Based in San Jose, Calif., SEMI is an international industry association serving more than 2,400 companies participating in the semiconductor and flat panel display equipment and materials markets. SEMI maintains offices in Austin, Beijing, Boston, Brussels, Hsinchu, Moscow, Seoul, Singapore, Tokyo and Washington, D.C. For more information, visit SEMI on the Internet at www.semi.org.

SOURCE: SEMI



To: LemonHead who wrote (32988)6/22/2001 4:18:57 AM
From: Johnny Canuck  Read Replies (1) | Respond to of 70070
 
Hi Keith,

The numbers look terrible, but that is what everyone
expected. The only good spin they can put on it is that
the rate of decline in bookings has slowed. They can also
try to emphasis the fact that these are old numbers and if
a change is occurring it may not be showing up yet.

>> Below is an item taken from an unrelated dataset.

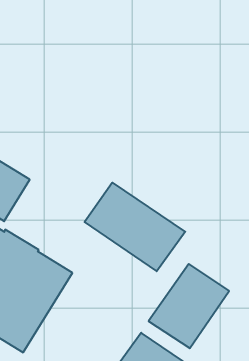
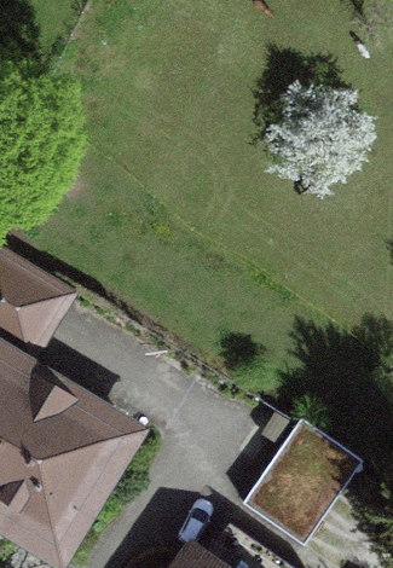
building: [85,183,185,271] -> none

Shipments % Bookings % Book-to-Bill
change change

December 2000 2,389.5 2,372.3 0.99
January 2001 2,308.4 4 1,854.2 28 0.80
February 2001 2,279.3 1 1,610.9 15 0.71
March 2001 (final) 2,020.2 13 1,197.3 35 0.59
April 2001 (revised) 1,657.2 22 722.9 66 0.44
May 2001 (prelim.) 1,515.2 9 704.4 3 0.46

I found this on another thread. It adds a bit of more color.

messages.yahoo.com

From a practical perspective, I would guess that the market
will sell off some time tommorow. Tommorow will be day
three of the current COMPX rally. Most rallies do not last
more than three days in a row. The FED meeting is next
week, so traders will move to the sideline in advance of
this. They have some pretty decent gains the last few days,
so time to book them in case the Fed disappoints.

Currently, my COMPX system indicates that we are near term
overbought. I don't have an aggressive sell though, just
expecting profit taking. A break of 2000 would signal a
possible visit to the April low as the support at 1980 will
surely by tested and probably break given the current rash
of earning misses.



To: LemonHead who wrote (32988)6/22/2001 9:36:45 AM
From: Return to Sender  Read Replies (1) | Respond to of 70070
 
8:34AM Book/Bill Comments : -- Update -- Most brokerage firms expressing disappointment about the 0.46 semi equipment book/bill reading; some representative comments: Bear Stearns says that there was no bounce, only a "thud"; DB Alex. Brown says that a more prolonged recovery is likely this cycle given continued decline in orders (book/bill rose, but both orders and shipments continued to fall).